Striving Towards Unconditional Self-Acceptance

Rational Emotive Behavior Therapy  teaches unconditional self-acceptance. Most people have conditional self-acceptance. Conditional self-acceptance is a belief system based upon meeting some standard. One holds beliefs like:

 

1. I am acceptable primarily when I do well. When I do poorly, make mistakes, or error I am a bad person, less worthwhile, or less good.

2. I must do well to accept myself.

3. My personhood or essence can be rated, it should be rated, and it is good to rate it.

4. When I do well I must be anxious because I may stop doing well and then I will rate myself as bad, less worthwhile, etc.

5. Others must approve of me in order for me to feel worthwhile. I need external approval.

Unconditional self-acceptance rests on the idea that a person has worth that cannot be rated. The person chooses worth that does not change based on performance. When one does poorly, makes a mistake, or errors the act is rated but not the person who committed the act. The person is responsible for the error and will rightly feel sorry, displeased, remorse or other healthy negative emotions about what they did but not what they are. The individual rates the action not his personhood. This is a very practical philosophy as you will do well today but as a fallible human you may error tomorrow. Unconditional self-acceptance as a philosophy allows you not to believe you have to be anxious about future performances. You have a sense of confidence that if you error you will still have worth. You will strive to avoid errors because even with unconditional self-acceptance you are still responsible for your errors and therefore will try to avoid errors in order to have greater pleasure in life. Here are beliefs consistent with unconditional self-acceptance:

1. I am acceptable when I do well or poorly but there are many advantages to doing well so I will strive to do well. When I do poorly I will acknowledge my error but never rate my dynamic “self”. My self is too complex to rate and it is ever changing and evolving. No one deed can validly be a measure of the worth of my “self,” my personhood, my essence.

2. I want to do well but can accept myself even when I do not do well.

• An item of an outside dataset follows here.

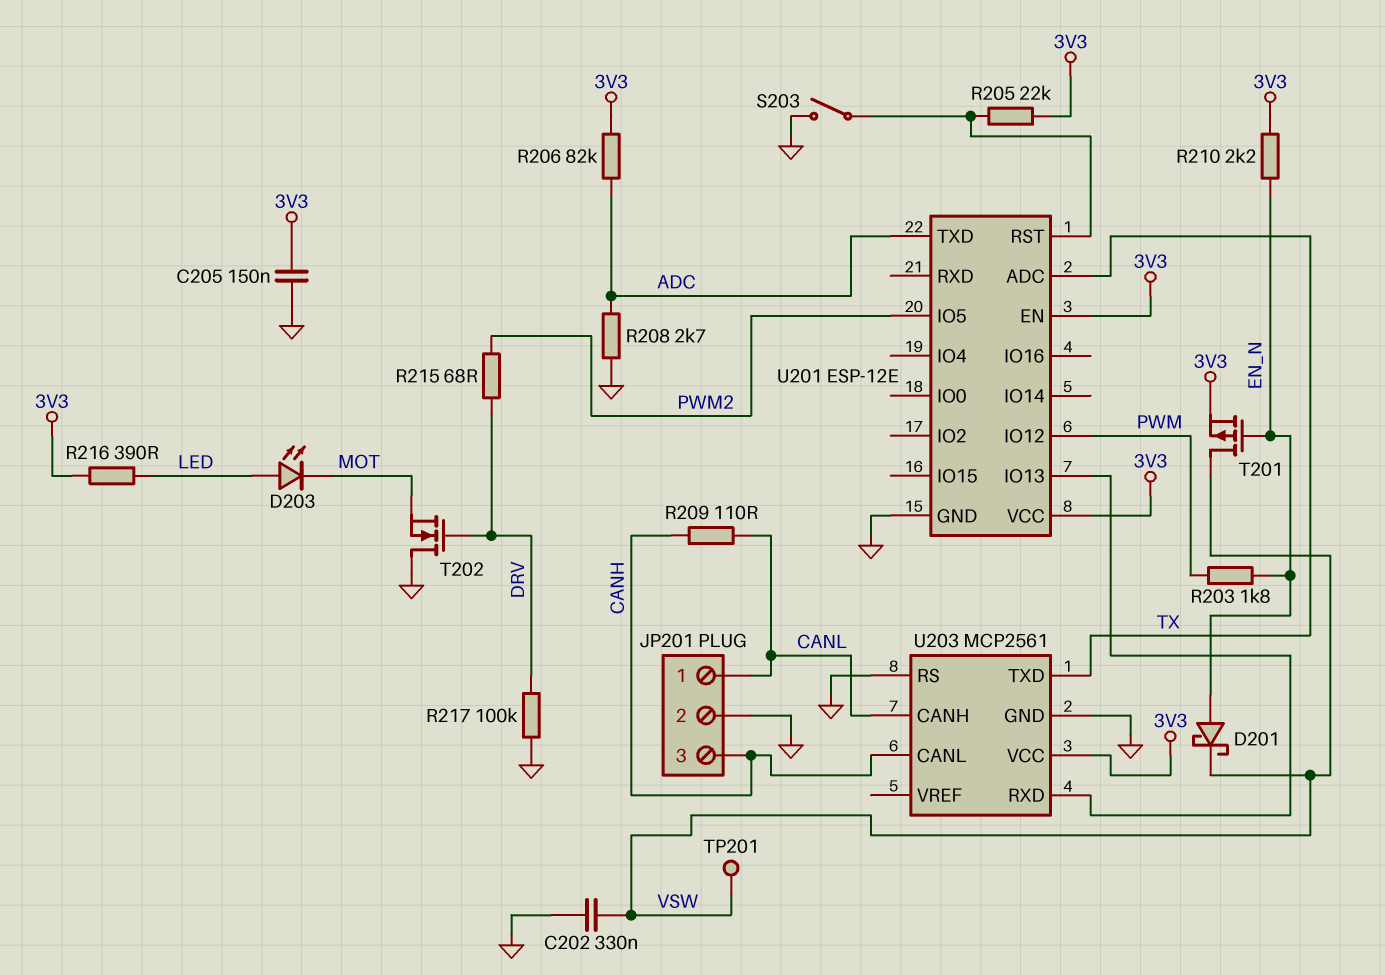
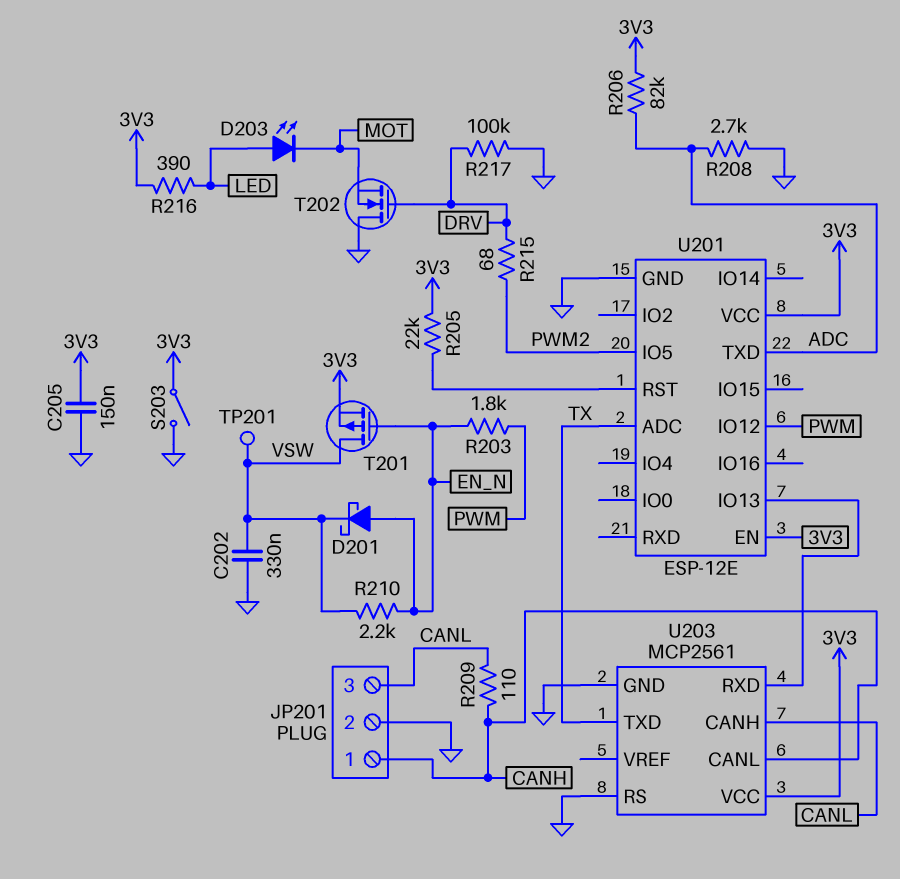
JP201 pin 1: CANL -> CANH
JP201 pin 3: CANH -> CANL
R210: 2.2k (3V3, EN_N) -> 2.2k (EN_N, VSW)
S203: switch (GND, U201/RST) -> switch (3V3, GND)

3. My personhood or essence cannot be legitimately rated, and it is smart to not illegitimately rate my essence based upon arbitrary standards like good performance, moral behavior, or traits. Fallible humans will exhibit poor performance, immoral behavior and undesirable traits and these things never make us sub-human.

4. When I do well I will not feel anxious that I must continue to do well to feel good about me as a person because I now see my worth as a person is not defined by any single performance or set of performances. I will strive to continue to do well but as I do so I acknowledge that as a fallible human I may do poorly in the future. I will have sensible and healthy concern for my future acts but never define myself based upon my future acts.

5. I want others to approve of me but when I gain their approval that does not make me more worthwhile. When I lose others approval that is bad but it does not make me less worthwhile. What others think of me does not determine my worth. It is fine to strive to have others approve of me as when they do there will be benefits to having gained that approval. However, if I believe I absolutely need another’s approval I will be prone to anxiety, depression, shame and guilt and will sometimes cover up my mistakes to avoid losing the approval I desperately “need.”

Developing unconditional self-acceptance takes work. First think about the advantages of it and how it is more practical than conditional self-acceptance. Then consider the philosophical arguments for the validity of humans having unconditional self-acceptance. Finally, rehearse rational beliefs that lead to unconditional self-acceptance. Most importantly act in ways that reflect unconditional self-acceptance. Do not despair if it is difficult at first. Just work on giving up self-rating and strive to replace it with rating of your deeds, performances, and other components of the dynamic, complex self. Strive towards unconditional self-acceptance knowing that as a fallible human you will move in the direction of unconditional self-acceptance but never perfectly obtain a state of unconditional self-acceptance.